Les rêveurs : Art-thérapie

Avec une délicatesse rare, Isabelle Carré transforme ses souvenirs en cinéma. Son premier film, porté par la jeune Tessa Dumont Janod, nous plonge dans les années 80 d’une pédopsychiatrie en tension, entre solitude, révolte et rêves d’évasion. Un récit initiatique où l’art devient refuge et acte de soin.
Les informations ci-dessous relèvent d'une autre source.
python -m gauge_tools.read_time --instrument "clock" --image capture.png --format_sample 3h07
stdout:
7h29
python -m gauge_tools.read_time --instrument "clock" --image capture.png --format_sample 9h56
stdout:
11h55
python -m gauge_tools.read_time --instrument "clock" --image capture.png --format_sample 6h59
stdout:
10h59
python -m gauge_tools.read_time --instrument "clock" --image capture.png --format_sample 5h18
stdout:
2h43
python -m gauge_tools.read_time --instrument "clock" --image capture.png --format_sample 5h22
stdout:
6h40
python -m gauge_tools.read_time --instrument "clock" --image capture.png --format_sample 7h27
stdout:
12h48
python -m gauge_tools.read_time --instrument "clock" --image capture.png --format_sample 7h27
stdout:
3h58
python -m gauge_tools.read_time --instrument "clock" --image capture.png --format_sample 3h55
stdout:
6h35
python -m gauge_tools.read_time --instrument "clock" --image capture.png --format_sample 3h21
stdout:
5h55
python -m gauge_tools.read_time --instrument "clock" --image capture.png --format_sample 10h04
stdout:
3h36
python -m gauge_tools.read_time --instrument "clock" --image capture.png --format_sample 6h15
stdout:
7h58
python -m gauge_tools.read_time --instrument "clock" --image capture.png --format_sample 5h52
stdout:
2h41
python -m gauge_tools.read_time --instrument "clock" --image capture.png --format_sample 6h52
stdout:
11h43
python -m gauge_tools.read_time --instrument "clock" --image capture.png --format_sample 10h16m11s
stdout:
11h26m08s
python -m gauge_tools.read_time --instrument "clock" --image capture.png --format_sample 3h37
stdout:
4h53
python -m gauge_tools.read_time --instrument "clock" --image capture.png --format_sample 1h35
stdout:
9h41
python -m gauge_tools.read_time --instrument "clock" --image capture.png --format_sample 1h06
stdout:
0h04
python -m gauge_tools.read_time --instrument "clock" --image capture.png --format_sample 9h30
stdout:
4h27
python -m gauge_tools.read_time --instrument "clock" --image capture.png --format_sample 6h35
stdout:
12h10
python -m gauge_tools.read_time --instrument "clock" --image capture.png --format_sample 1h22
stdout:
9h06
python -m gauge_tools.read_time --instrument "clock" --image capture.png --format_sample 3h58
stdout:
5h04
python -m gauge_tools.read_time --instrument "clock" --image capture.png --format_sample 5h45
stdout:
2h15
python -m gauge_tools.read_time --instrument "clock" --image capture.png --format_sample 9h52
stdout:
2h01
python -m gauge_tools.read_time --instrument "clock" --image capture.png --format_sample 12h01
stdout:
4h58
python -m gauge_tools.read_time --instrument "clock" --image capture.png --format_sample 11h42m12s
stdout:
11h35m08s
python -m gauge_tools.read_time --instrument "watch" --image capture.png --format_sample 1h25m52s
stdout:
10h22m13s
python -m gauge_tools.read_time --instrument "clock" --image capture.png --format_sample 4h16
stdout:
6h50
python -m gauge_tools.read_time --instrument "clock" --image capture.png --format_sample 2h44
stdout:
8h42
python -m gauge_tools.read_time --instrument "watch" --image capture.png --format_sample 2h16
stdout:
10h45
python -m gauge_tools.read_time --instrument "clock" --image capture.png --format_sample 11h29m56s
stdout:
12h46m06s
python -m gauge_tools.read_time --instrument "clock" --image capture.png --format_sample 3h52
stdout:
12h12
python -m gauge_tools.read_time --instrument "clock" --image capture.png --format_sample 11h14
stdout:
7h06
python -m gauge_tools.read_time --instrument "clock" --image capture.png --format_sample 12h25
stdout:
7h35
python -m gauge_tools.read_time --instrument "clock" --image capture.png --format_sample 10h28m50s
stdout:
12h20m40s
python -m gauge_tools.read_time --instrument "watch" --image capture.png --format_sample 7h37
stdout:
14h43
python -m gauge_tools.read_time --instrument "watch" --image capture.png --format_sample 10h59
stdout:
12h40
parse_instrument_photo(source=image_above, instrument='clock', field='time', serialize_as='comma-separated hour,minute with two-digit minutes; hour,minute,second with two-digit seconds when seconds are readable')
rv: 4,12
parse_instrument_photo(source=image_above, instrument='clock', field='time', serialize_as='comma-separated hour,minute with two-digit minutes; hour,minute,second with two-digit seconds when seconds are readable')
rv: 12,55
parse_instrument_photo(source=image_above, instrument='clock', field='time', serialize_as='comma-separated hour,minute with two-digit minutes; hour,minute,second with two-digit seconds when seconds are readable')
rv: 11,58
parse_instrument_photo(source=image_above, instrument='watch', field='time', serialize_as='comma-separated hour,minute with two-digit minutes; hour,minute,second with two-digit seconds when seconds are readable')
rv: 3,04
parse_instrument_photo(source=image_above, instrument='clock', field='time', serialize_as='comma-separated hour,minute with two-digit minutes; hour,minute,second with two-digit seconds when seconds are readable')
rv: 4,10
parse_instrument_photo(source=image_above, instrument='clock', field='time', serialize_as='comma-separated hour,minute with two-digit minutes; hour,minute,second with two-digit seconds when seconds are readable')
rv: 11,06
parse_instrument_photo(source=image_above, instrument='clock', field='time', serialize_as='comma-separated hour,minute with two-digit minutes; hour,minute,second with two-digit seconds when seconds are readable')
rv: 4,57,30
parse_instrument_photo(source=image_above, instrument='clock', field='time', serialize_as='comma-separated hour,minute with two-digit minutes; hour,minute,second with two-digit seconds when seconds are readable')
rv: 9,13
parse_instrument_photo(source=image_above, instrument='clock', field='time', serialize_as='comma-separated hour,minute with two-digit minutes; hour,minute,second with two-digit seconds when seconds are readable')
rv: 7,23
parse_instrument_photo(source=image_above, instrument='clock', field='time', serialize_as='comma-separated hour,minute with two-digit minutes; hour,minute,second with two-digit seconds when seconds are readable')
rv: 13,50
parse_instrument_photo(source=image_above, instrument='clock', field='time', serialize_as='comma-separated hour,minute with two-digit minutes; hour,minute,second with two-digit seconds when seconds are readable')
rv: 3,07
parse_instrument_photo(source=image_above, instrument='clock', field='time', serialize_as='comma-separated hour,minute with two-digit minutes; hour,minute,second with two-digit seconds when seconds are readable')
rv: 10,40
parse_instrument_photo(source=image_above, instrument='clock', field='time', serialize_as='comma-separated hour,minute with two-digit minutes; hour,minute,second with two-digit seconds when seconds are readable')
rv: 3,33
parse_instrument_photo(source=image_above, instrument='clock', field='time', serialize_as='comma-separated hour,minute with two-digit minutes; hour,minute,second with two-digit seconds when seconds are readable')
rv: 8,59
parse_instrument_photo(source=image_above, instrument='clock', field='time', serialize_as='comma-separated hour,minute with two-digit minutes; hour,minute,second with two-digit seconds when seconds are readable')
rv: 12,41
Pour son premier long-métrage, Isabelle Carré filme une autobiographie intimiste et sensible de son adolescence, inspirée de son roman éponyme.

Par le personnage d’Elizabeth, l’immense actrice expose ainsi, de manière pudique et sincère, le malaise profond de ses 14 ans, sous les traits de la jeune Tessa Dumont Janod (son premier film), qu’elle dirige tout en douceur avec l’émotion et les souvenirs de ses jeunes années. C’est par une approche agréablement onirique où les oiseaux passent comme les anges, que la réalisatrice nous plonge avec Elizabeth dans les services de pédopsychiatrie de l’hôpital Necker, où elle vécut plusieurs semaines, isolée de ses parents, au milieu de jeunes désorientés et en mal de vivre, qui sortent à peine de l’enfance. Et à cette époque des années 80, les soins étaient surtout médicamenteux et administrés par l’équipe du professeur du service, raillé sous le nom de « la Gestapo », joué par un Bernard Campan (ami et partenaire d’Isabelle Carré) d’abord terrible puis amadoué par les initiatives téméraires d’Elizabeth et de son amie Isker (Mélissa Boros touchante et juste dans ce rôle). Ensemble et entourées de soupirants, elles rêvent d’une vie meilleure, fumant en cachette, contemplant la tour Montparnasse et ses lumières en imaginant la vie qui s’y cache, et visionnant des films (avec Romy Schneider dans Une chambre en ville de Pierre Granier-Deferre, sans doute pas un hasard…).

Par des flash-forwards et superposition de visages, la réalisatrice fait intervenir Elizabeth adulte, 40 ans après, interprétée avec finesse par elle-même. Et comme par coïncidence, on la retrouve dans le même environnement de l’hôpital Necker où elle anime des séances d’atelier théâtral auprès d’enfants souffrant de dépression, autres temps, autres méthodes de soin !

Elle en profite pour revenir sur les traces de son enfance, questionnant les approches d’antan et enquêtant pour tenter de retrouver Isker.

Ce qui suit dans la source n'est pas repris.